The Bank has until recently been reluctant to tighten policy prematurely for fear of jeopardising the economic recovery. A rise in rates would help curb escalating price increases but would put extra pressure on households and businesses by increasing the cost of their debt.
Making a PAYE Settlement Agreement (PSA) payment
A PAYE Settlement Agreement (PSA) allows you to make one annual payment to cover all the tax and National Insurance due on small or irregular taxable expenses or benefits for your employees. Any electronic payments for a PSA for the tax year ended April 5, 2021 must clear into the HMRC bank account by October 22, 2021. If you pay late you may have to pay interest or a late payment penalty, or both. To pay your PSA you will need to use the PSA reference number from the payslip HMRC will have sent to you, for example, XA123456789012.

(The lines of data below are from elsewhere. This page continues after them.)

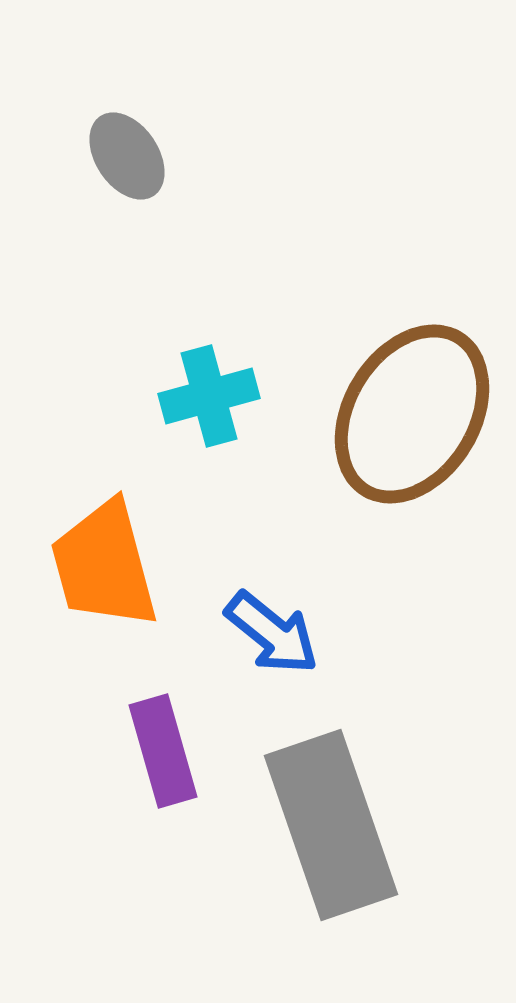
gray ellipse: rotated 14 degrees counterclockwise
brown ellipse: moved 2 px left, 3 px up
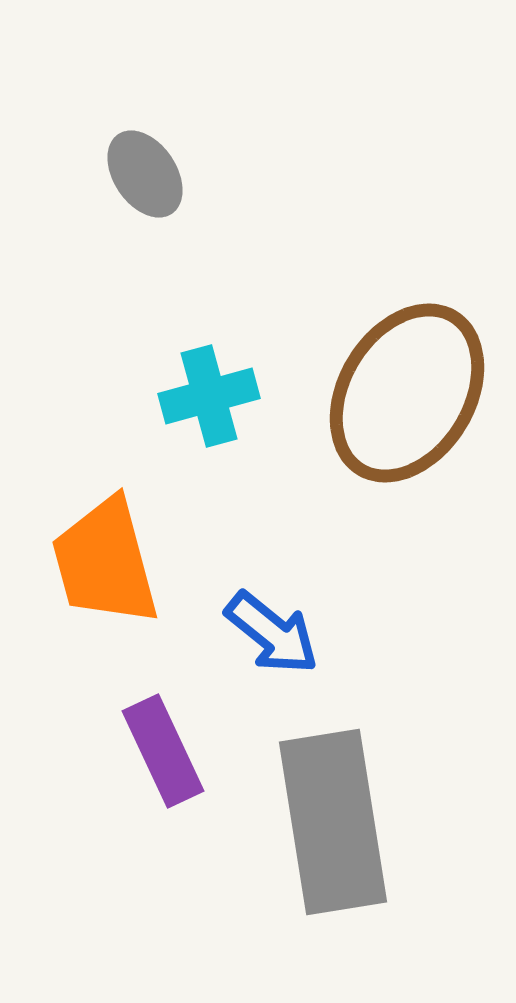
gray ellipse: moved 18 px right, 18 px down
brown ellipse: moved 5 px left, 21 px up
orange trapezoid: moved 1 px right, 3 px up
purple rectangle: rotated 9 degrees counterclockwise
gray rectangle: moved 2 px right, 3 px up; rotated 10 degrees clockwise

Treasury considers recovery loan scheme extension
The deadline for the recovery loan scheme (RLS) could be extended past 31 December 2021, reports suggest. According to The Daily Telegraph, officials are consulting with banks to reach a decision on the future of the scheme.
Possible plans include cutting the Government guarantee or reducing the personal guarantee – making its terms less generous to businesses than they are now.
The RLS is currently due to close at the end of this year, but its guidance page on GOV.UK says this date is “subject to review”.
The scheme was launched in Spring Budget 2021 as a replacement for bounce-back loans and the coronavirus business interruption loan scheme. At present, it allows businesses to apply for loans at a value of up to £10 million, with the Government guaranteeing 80% of the finance to the lender.
The finance is available in the form of term loans or overdrafts of between £25,001 and £10m, or invoice or asset finance of between £1,000 and £10m per business. No personal guarantees are taken on facilities up to £250,000, and a borrower’s principal private residence cannot be taken as security under the scheme.